1. Go to the King on behalf of the king.
The best kind of political activism is prayer. Paul writes in 1 Timothy 2:1-2, “I urge, then, first of all, that petitions, prayers, intercession and thanksgiving be made for all people—for kings and all those in authority, that we may live peaceful and quiet lives in all godliness and holiness. This is good, and pleases God our Savior, who wants all people to be saved and to come to a knowledge of the truth.”
2. Walk the road of unity and truth.
Jesus has called his church to stay unified.
(John 17:23; 1 Corinthians 1:10; Ephesians 4:3; Colossians 3:13-14; 1 Peter 3:8)
Jesus has also called His church to seek and speak the truth about God and how to live the Christian life. (Psalm 43:3; John 8:31-32; John 17:17; 1 John 3:18)
At PCC, we seek to live the truth of Scripture while also prioritizing unity in the body of Christ. In politics, we are often around people who love Jesus very much and are seeking to follow Him in truth, yet hold different opinions than we do.

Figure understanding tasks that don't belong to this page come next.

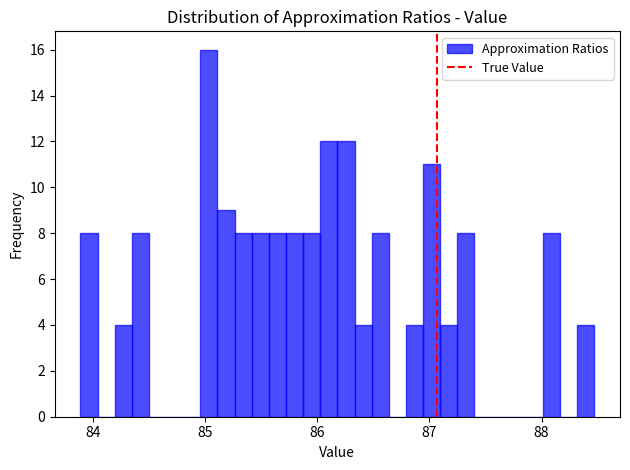

Read against the x-axis, roughly where is the centre of the tallest bar?

85.0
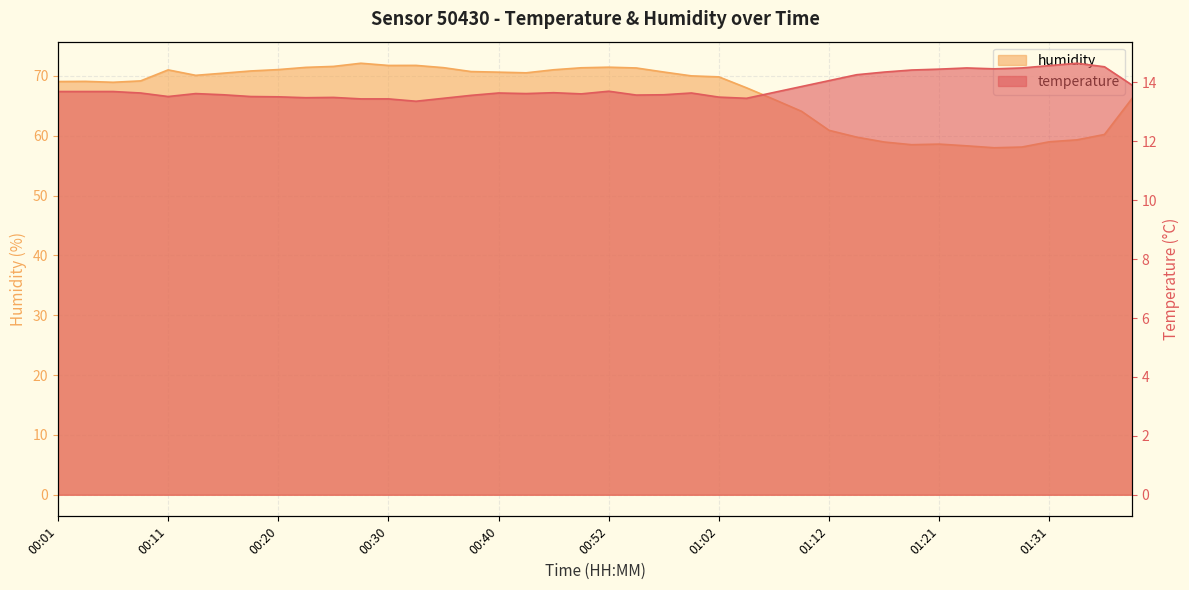

The humidity series shows 70.0 at 00:59. True or false?

True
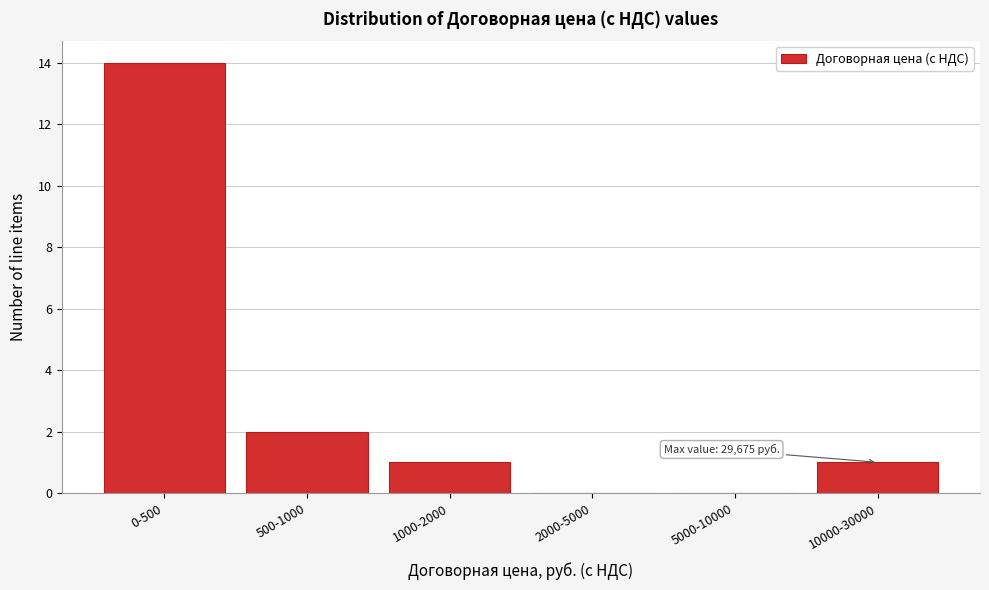

Reading right to left, what are all the values shown in this chart?

10000-30000=1	5000-10000=0	2000-5000=0	1000-2000=1	500-1000=2	0-500=14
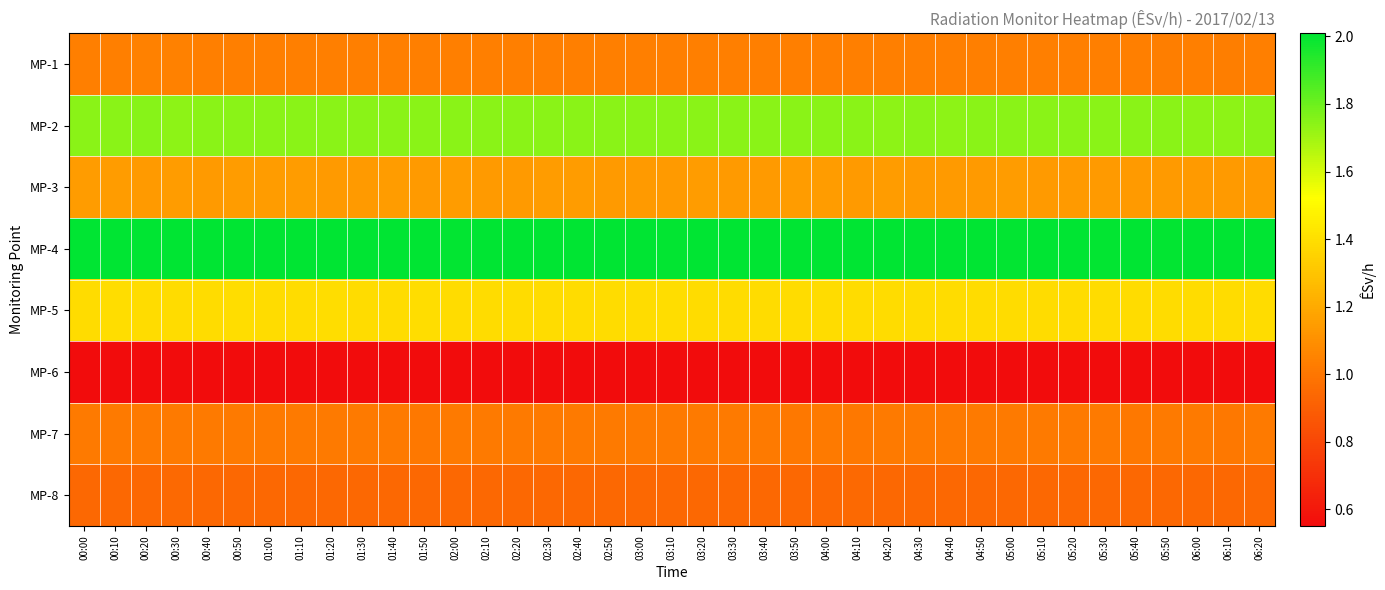

Count the number of data series in this chart.

8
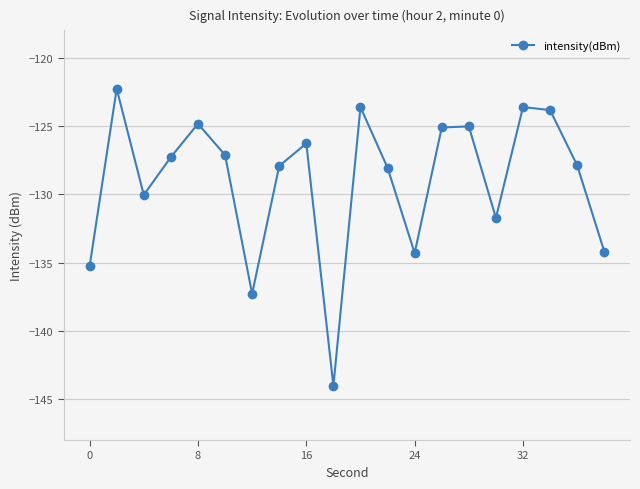

What is the maximum value shown in the chart?

-122.3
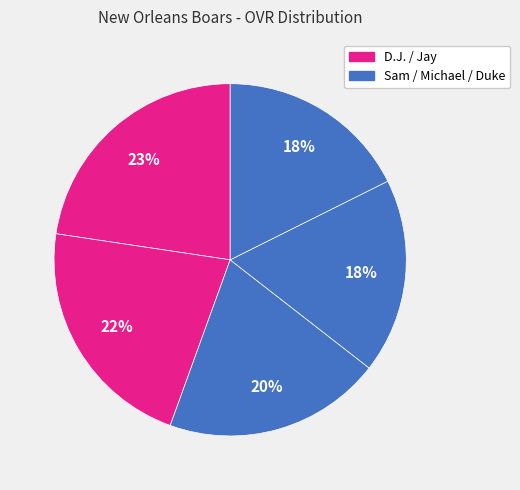

How many segments does this pie chart have?

5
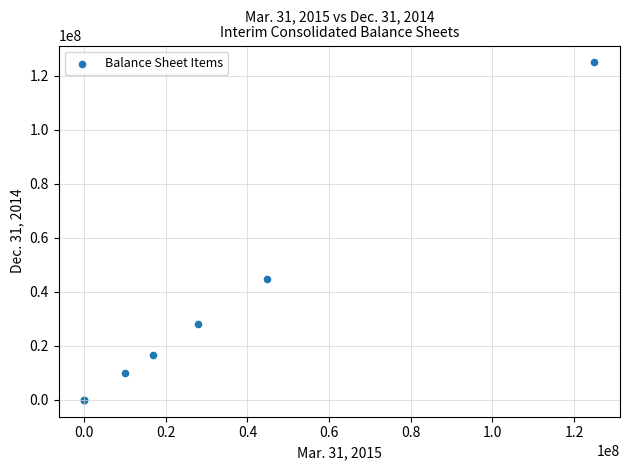

What Y value in the scatter plot is closest to 62500000?

44786011.0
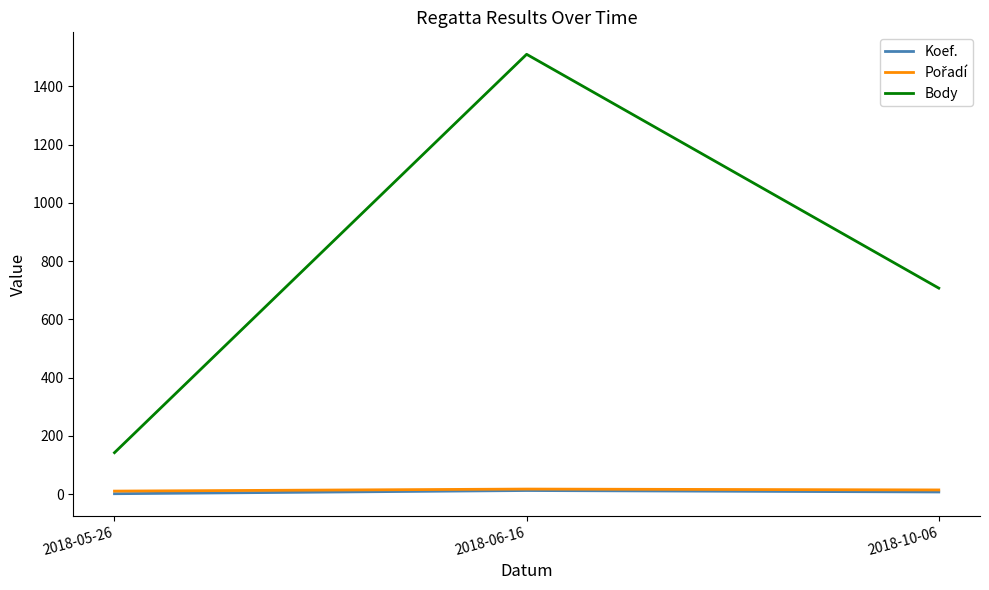

Which series has the largest total across all categories?

Body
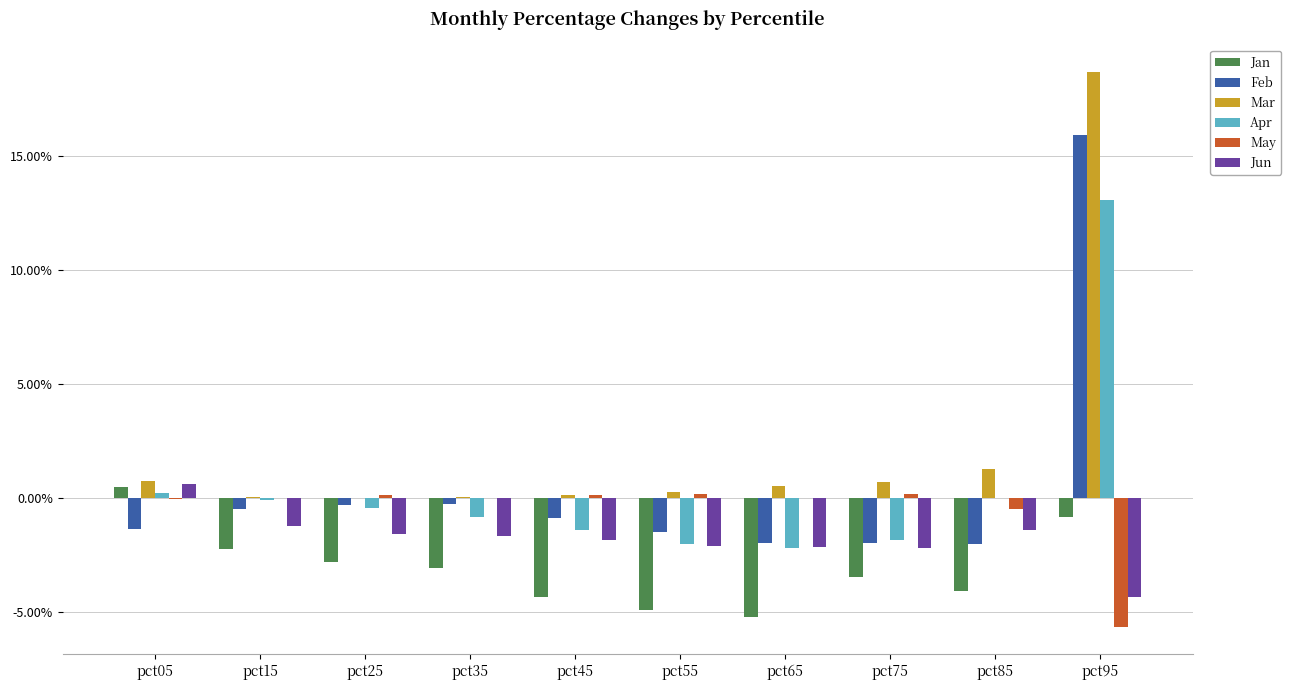

Reading right to left, what are all the values shown in this chart?

Jan: pct95=-0.0	pct85=-0.0	pct75=-0.0	pct65=-0.1	pct55=-0.0	pct45=-0.0	pct35=-0.0	pct25=-0.0	pct15=-0.0	pct05=0.0
Feb: pct95=0.2	pct85=-0.0	pct75=-0.0	pct65=-0.0	pct55=-0.0	pct45=-0.0	pct35=-0.0	pct25=-0.0	pct15=-0.0	pct05=-0.0
Mar: pct95=0.2	pct85=0.0	pct75=0.0	pct65=0.0	pct55=0.0	pct45=0.0	pct35=0.0	pct25=0.0	pct15=0.0	pct05=0.0
Apr: pct95=0.1	pct85=-0.0	pct75=-0.0	pct65=-0.0	pct55=-0.0	pct45=-0.0	pct35=-0.0	pct25=-0.0	pct15=-0.0	pct05=0.0
May: pct95=-0.1	pct85=-0.0	pct75=0.0	pct65=0.0	pct55=0.0	pct45=0.0	pct35=-0.0	pct25=0.0	pct15=0.0	pct05=-0.0
Jun: pct95=-0.0	pct85=-0.0	pct75=-0.0	pct65=-0.0	pct55=-0.0	pct45=-0.0	pct35=-0.0	pct25=-0.0	pct15=-0.0	pct05=0.0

We must give grace, trust, and freedom to our brothers and sisters without letting petty conflicts divide us. “In essentials, unity. In non-essentials, liberty. In all things, love.” Let this be true of us.
3. Submit to authority (human and divine).
As Christians, we are called to be good citizens. We are commanded to submit to the governing authorities, whether or not we like it (Mark 12:17; Romans 13:1-7). Remember, the government Paul is commanding the church to submit to is an evil one under the Roman Emperor Nero.
So although we are called to submit to the people in authority over us, we are ultimately called to submit to God. If those in authority over us ask us to disobey God in any way, “we must obey God rather than human beings!” (Acts 5:29)
4. Be the church.
God’s plan to save the world isn’t through governments. The world is saved by Jesus Christ working through His church. (Matthew 28:18-20; Hebrews 10:24-25; 1 Peter 2:9) So as Christians, our job is to overcome evil by doing good (Matthew 5:13–16; Romans 12:21). Are you bothered by the problems our world is facing? The solution is Christ working through us, His Church.
5. Hold onto hope.
No matter who sits in the Oval Office, God still sits on His throne. He does not belong to any nation. He is not shaken by any election. He is the King of Kings and Lord of Lords, and we pledge our allegiance to Him. So we’re going to be just fine in the end. (1 Chronicles 29:11-12; Isaiah 9:6; 40; John 16:33; Romans 8:28-39; Philippians 3:20; Revelation 21:1-22:6)
Our hope does not come from Capitol Hill or the White House. Our hope does not come from super PACs, elections, lobbies, leftists or rightists. Our hope does not come from a courtroom, but from the throne room of the Almighty God. Political activism is good and influential, but ultimately…In God We Trust.